The provided analyses attribute to former President Trump a notably assertive pardon strategy, specifying he issued 19 pardons in May and commuted eight sentences, depicting an approach that commentators term more aggressive and transparent than many predecessors [3] [4]. The materials frame Trump’s pattern as transformative, potentially resetting expectations for presidential clemency by using it publicly and frequently. While those analyses emphasize the numerical burst in a specific period, they also interpret the strategy as part of a broader political statement about leveraging executive power above or outside conventional norms [3].

4. What the Provided Materials Do Not Show: Missing Comparative Counts

None of the supplied analyses provide a comprehensive, side-by-side tally of total pardons or commutations by President Biden versus prior presidents across their terms; the materials explicitly note the absence of such comparative data [5] [2]. This gap means the supplied corpus cannot definitively answer “How many pardons has Biden granted compared to previous presidents” in numeric terms. The sources do, however, offer qualitative contrasts—Biden’s targeted military pardon and controversial family pardon versus Trump’s high-profile, clustered actions—useful context but insufficient for a complete numerical comparison [5].

5. Competing Narratives and Potential Agendas in the Sources

The analyses display differing emphases that suggest potential agendas: legal scholars frame pardons as constitutional tools with historical roots [2], journalists highlight public perception and political consequences [1] [3], and commentators use numerical spikes to argue systemic change under Trump [3]. Each source is treated here as biased and selective; the corpus tends to spotlight high-profile instances—Biden’s military and familial pardons, Trump’s May batch—over routine clemency decisions, producing a narrative that amplifies dramatic uses of the power while omitting everyday casework that might shift raw counts [1] [2] [3].

6. How to Close the Data Gap: What a Full Comparison Would Require

A rigorous numeric comparison would require a neutral dataset listing every pardon and commutation granted by each president by date and category, plus contextual notes on blanket proclamations versus individual grants. The supplied material does not supply that dataset and instead offers illustrative examples and interpretations: Biden’s June 26, 2024 military pardon is a verifiable single-action data point, and Trump’s reported May pardons/commutations are a clear cluster, but total-term tallies are absent in the provided analyses [1] [3] [5]. Any definitive numeric claim would need supplemental primary records beyond these analyses.
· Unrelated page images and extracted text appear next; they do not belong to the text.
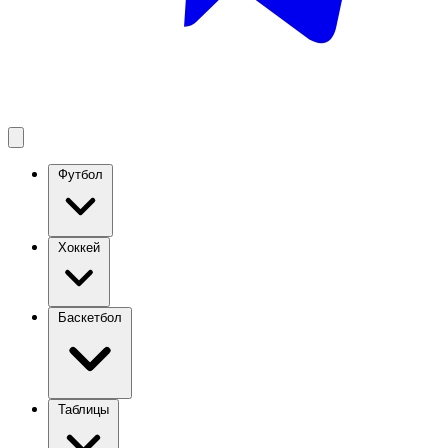
Футбол
Хоккей
Баскетбол
Таблицы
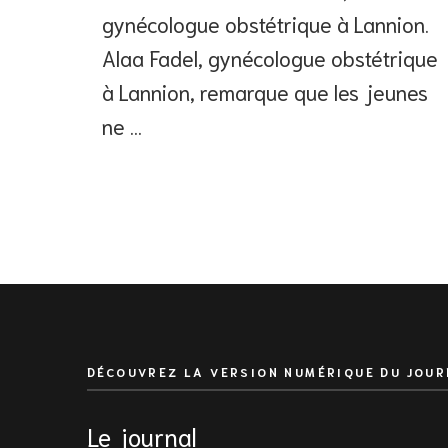
gynécologue obstétrique à Lannion.
Alaa Fadel, gynécologue obstétrique
à Lannion, remarque que les jeunes
ne …
DÉCOUVREZ LA VERSION NUMÉRIQUE DU JOUR
Le journal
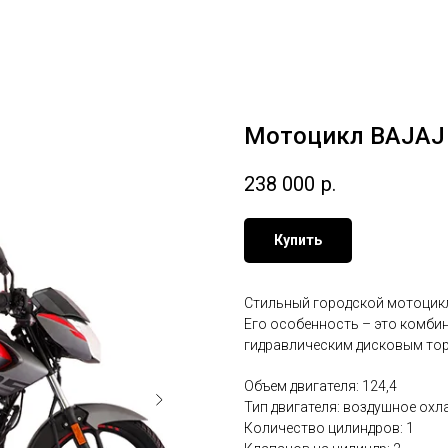
Мотоцикл BAJAJ 
238 000
р.
Купить
Стильный городской мотоцик
Его особенность – это комби
гидравлическим дисковым то
Объем двигателя: 124,4
Тип двигателя: воздушное охл
Количество цилиндров: 1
7. Bottom Line for Readers: What We Know, What We Don’t, and Why It Matters

From the materials provided, we can confirm specific, impactful acts: Biden’s June 26, 2024 pardon for certain former service members and a high-profile family pardon noted in commentary [1] [2], and a period in which Trump issued many pardons and commutations, cited as 19 pardons and eight commutations in May [3]. What remains unresolved in these sources is a comprehensive count comparing Biden’s total pardons to prior presidents; that absence matters because it prevents straightforward comparisons and risks letting anecdote-driven narratives—about personal or transformative uses—dominate public understanding without full quantitative grounding [5].